**EXERCICE À TRAITER:** Dans le texte sur le père Asso, recopiez tout le passage depuis « Plus tard, le » jusqu'à « et les toits. », en substituant « bourg » à « village ».

Le père Asso est né à Nice, pendant la Seconde Guerre mondiale. Il ne se souvient que des abris creusés pour protéger les habitants des bombardements. Il s’est très jeune orienté vers le catéchisme, et a décidé de devenir séminariste. « Je voulais devenir prêtre, mais pas dans le sud (de la France, NDLR), ça ne me disait rien, je ne me sentais pas à l’aise. Alors, je suis parti chez les Pères blancs [1] au Burkina Faso. » Il est là-bas en charge de l’éducation de près de 2000 élèves, et leur apprend le français, les mathématiques, l’histoire, la géographie, mais aussi l’agriculture. « En Afrique, j’ai réappris à être homme. Je suis venu, occidental, dans mes certitudes, j’étais presque du KKK ! C’est en enseignant l’histoire africaine à une classe de CM2, alors que je n’en connaissais rien, que j’ai réalisé à quel point on ne sait rien de la culture africaine. Je me suis donc résigné à enseigner le français et les maths… ». Mais ce sont les célébrations de Noël en 1965 qui changent tout pour lui : « J’avais demandé au curé si on pouvait organiser un évènement. Il s’est planté devant moi et m’a regardé dans les yeux : “C’est qui le responsable ici, c’est toi ou c’est moi ? C’est toi ! Alors organise, et on viendra !” Ça a tout changé pour moi, on me prenait enfin au sérieux, alors qu’en France, j’étais le « boy » des curés. J’ai repris goût au sacerdoce ». Deux ans plus tard, il doit retourner en France à cause de complications hiérarchiques. Il devient prêtre-ouvrier à Cap 3000, un grand centre commercial à Nice.
Plus tard, le Père Asso nous mène à la gare de Tende, lieu de passage des réfugiés. Là, les journalistes nous quittent, et je me retrouve seul avec lui. Alors que nous remontons dans le village, il continue son récit, qu’il entrecoupe de commentaires sur l’architecture de telle maison ou de telle église que nous passons. Nous nous retrouvons sur un petit plateau qui surplombe le village et l’ancienne cathédrale ; le coucher de soleil éclabousse d’or et de rouge les façades et les toits.
Cela fait maintenant 13 ans que le père Asso officie dans la vallée de la Roya. Son premier contact avec des réfugiés date d’octobre dernier. « J’ai célébré une messe pour les migrants. Je me souviendrais toujours de cet Érythréen qui avait appris la mort de sa femme, la veille dans un naufrage… Pauvre gars, il croyait s’en sortir avec sa famille….» Ses yeux s’embuent, sa voix déraille. Il ravale ses larmes, et s’indigne. « C’est fou de voir toutes ces dictatures en Afrique, ce n’est pas si différent en France ! Fillon a participé aux accords de Calais : où est sa foi chrétienne ? Quand on voit les conditions dans lesquelles vivent les Africains, en Erythrée, au Soudan, au Yémen, au Cameroun, toutes ces dictatures dont on ne parle jamais ! Ce ne sont pas des migrants économiques ! »

**EXTRAITS DES RELEVÉS:**
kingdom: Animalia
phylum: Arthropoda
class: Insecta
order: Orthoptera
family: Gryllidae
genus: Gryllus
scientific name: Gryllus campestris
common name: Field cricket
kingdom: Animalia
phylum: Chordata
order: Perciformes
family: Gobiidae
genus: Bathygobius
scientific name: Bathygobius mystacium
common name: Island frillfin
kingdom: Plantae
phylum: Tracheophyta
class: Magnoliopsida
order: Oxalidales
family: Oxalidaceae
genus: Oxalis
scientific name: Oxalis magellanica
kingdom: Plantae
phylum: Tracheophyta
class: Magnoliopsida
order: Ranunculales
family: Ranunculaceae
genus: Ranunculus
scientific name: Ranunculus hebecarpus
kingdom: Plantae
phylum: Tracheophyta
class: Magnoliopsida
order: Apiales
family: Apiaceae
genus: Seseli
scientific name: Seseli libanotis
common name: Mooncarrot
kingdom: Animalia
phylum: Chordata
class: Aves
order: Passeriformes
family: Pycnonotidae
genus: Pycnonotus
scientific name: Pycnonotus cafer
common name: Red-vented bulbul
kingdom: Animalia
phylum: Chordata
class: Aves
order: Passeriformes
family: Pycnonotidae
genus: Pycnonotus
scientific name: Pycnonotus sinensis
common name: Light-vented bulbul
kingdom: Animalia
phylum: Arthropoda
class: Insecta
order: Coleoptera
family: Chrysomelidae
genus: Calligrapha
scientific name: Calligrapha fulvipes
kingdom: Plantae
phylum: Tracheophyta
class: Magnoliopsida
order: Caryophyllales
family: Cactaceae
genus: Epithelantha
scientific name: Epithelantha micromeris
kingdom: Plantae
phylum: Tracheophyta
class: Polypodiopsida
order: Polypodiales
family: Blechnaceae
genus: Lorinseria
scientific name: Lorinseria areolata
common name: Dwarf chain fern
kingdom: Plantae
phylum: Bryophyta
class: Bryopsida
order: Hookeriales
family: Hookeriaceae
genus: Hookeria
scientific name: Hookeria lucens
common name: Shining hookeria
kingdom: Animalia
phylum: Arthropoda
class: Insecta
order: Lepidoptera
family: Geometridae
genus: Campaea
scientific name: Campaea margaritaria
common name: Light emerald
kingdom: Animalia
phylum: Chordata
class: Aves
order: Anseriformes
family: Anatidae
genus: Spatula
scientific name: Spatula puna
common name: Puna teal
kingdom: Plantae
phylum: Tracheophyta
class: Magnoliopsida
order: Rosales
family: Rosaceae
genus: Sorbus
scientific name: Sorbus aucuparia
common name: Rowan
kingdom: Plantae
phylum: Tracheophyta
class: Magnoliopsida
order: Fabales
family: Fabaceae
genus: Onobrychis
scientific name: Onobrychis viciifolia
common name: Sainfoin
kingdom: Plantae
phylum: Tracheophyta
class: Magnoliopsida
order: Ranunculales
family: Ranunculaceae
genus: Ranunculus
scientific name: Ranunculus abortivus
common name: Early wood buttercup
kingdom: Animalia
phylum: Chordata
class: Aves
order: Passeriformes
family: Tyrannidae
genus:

**CORRIGÉ PROPOSÉ:**
Plus tard, le Père Asso nous mène à la gare de Tende, lieu de passage des réfugiés. Là, les journalistes nous quittent, et je me retrouve seul avec lui. Alors que nous remontons dans le bourg, il continue son récit, qu’il entrecoupe de commentaires sur l’architecture de telle maison ou de telle église que nous passons. Nous nous retrouvons sur un petit plateau qui surplombe le bourg et l’ancienne cathédrale ; le coucher de soleil éclabousse d’or et de rouge les façades et les toits.